(Data extracted from a collection)
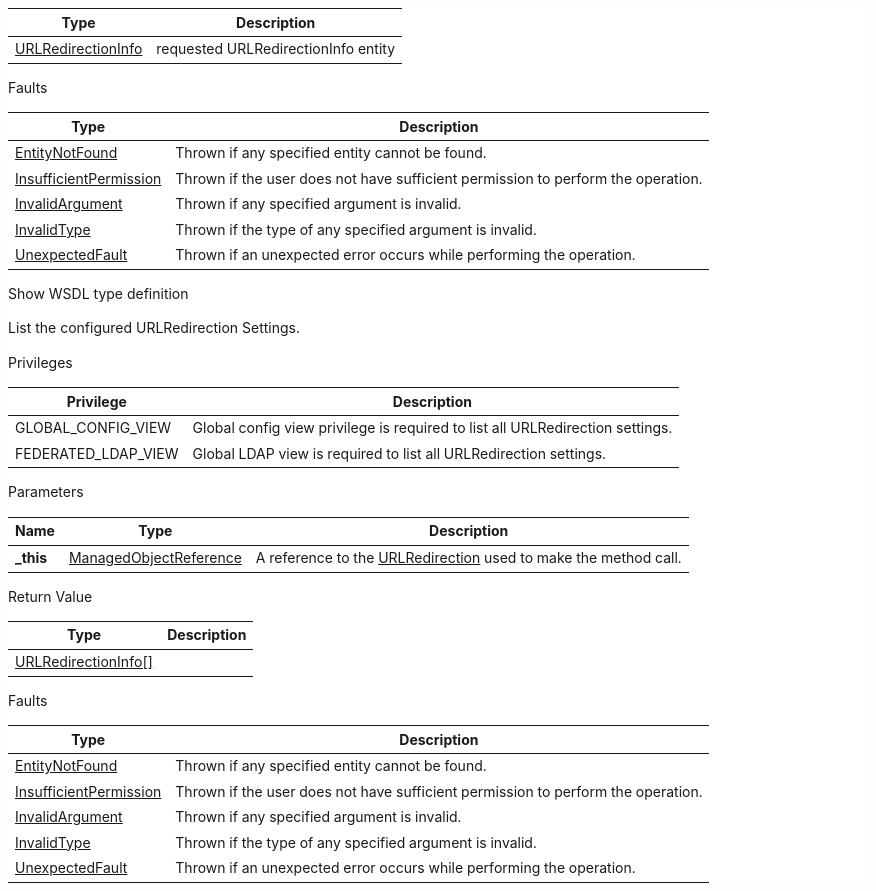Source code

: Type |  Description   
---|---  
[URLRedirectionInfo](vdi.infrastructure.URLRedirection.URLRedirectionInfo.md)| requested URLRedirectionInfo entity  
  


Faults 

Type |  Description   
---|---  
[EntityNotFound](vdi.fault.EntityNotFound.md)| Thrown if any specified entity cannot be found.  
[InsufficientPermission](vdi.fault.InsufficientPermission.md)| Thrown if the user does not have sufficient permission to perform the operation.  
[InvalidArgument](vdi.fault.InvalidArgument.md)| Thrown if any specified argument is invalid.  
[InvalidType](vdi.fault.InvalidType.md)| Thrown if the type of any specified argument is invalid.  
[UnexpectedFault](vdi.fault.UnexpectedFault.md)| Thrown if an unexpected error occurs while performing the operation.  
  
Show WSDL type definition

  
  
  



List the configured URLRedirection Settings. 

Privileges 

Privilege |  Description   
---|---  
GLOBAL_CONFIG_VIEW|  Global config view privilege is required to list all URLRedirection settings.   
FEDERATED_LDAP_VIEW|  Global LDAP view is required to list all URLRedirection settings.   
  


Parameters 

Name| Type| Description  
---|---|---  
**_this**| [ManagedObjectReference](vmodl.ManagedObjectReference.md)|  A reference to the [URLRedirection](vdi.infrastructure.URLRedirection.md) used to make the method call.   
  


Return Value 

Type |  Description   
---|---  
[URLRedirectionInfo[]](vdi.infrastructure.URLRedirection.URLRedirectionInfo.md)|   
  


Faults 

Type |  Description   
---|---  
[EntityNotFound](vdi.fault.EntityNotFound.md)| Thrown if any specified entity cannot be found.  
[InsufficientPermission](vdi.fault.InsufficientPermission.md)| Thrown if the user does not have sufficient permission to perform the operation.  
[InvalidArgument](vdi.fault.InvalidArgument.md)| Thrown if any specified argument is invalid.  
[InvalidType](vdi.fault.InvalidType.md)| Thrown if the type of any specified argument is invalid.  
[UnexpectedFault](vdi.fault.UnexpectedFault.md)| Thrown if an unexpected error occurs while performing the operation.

● EXERCISE: Output the lines of every record above exactly as they appear, without the pictures.

● RESPONSE TO THE EXERCISE:
Source code

: Type |  Description   
---|---  
[URLRedirectionInfo](vdi.infrastructure.URLRedirection.URLRedirectionInfo.md)| requested URLRedirectionInfo entity  
  


Faults 

Type |  Description   
---|---  
[EntityNotFound](vdi.fault.EntityNotFound.md)| Thrown if any specified entity cannot be found.  
[InsufficientPermission](vdi.fault.InsufficientPermission.md)| Thrown if the user does not have sufficient permission to perform the operation.  
[InvalidArgument](vdi.fault.InvalidArgument.md)| Thrown if any specified argument is invalid.  
[InvalidType](vdi.fault.InvalidType.md)| Thrown if the type of any specified argument is invalid.  
[UnexpectedFault](vdi.fault.UnexpectedFault.md)| Thrown if an unexpected error occurs while performing the operation.  
  
Show WSDL type definition

  
  
  



List the configured URLRedirection Settings. 

Privileges 

Privilege |  Description   
---|---  
GLOBAL_CONFIG_VIEW|  Global config view privilege is required to list all URLRedirection settings.   
FEDERATED_LDAP_VIEW|  Global LDAP view is required to list all URLRedirection settings.   
  


Parameters 

Name| Type| Description  
---|---|---  
**_this**| [ManagedObjectReference](vmodl.ManagedObjectReference.md)|  A reference to the [URLRedirection](vdi.infrastructure.URLRedirection.md) used to make the method call.   
  


Return Value 

Type |  Description   
---|---  
[URLRedirectionInfo[]](vdi.infrastructure.URLRedirection.URLRedirectionInfo.md)|   
  


Faults 

Type |  Description   
---|---  
[EntityNotFound](vdi.fault.EntityNotFound.md)| Thrown if any specified entity cannot be found.  
[InsufficientPermission](vdi.fault.InsufficientPermission.md)| Thrown if the user does not have sufficient permission to perform the operation.  
[InvalidArgument](vdi.fault.InvalidArgument.md)| Thrown if any specified argument is invalid.  
[InvalidType](vdi.fault.InvalidType.md)| Thrown if the type of any specified argument is invalid.  
[UnexpectedFault](vdi.fault.UnexpectedFault.md)| Thrown if an unexpected error occurs while performing the operation.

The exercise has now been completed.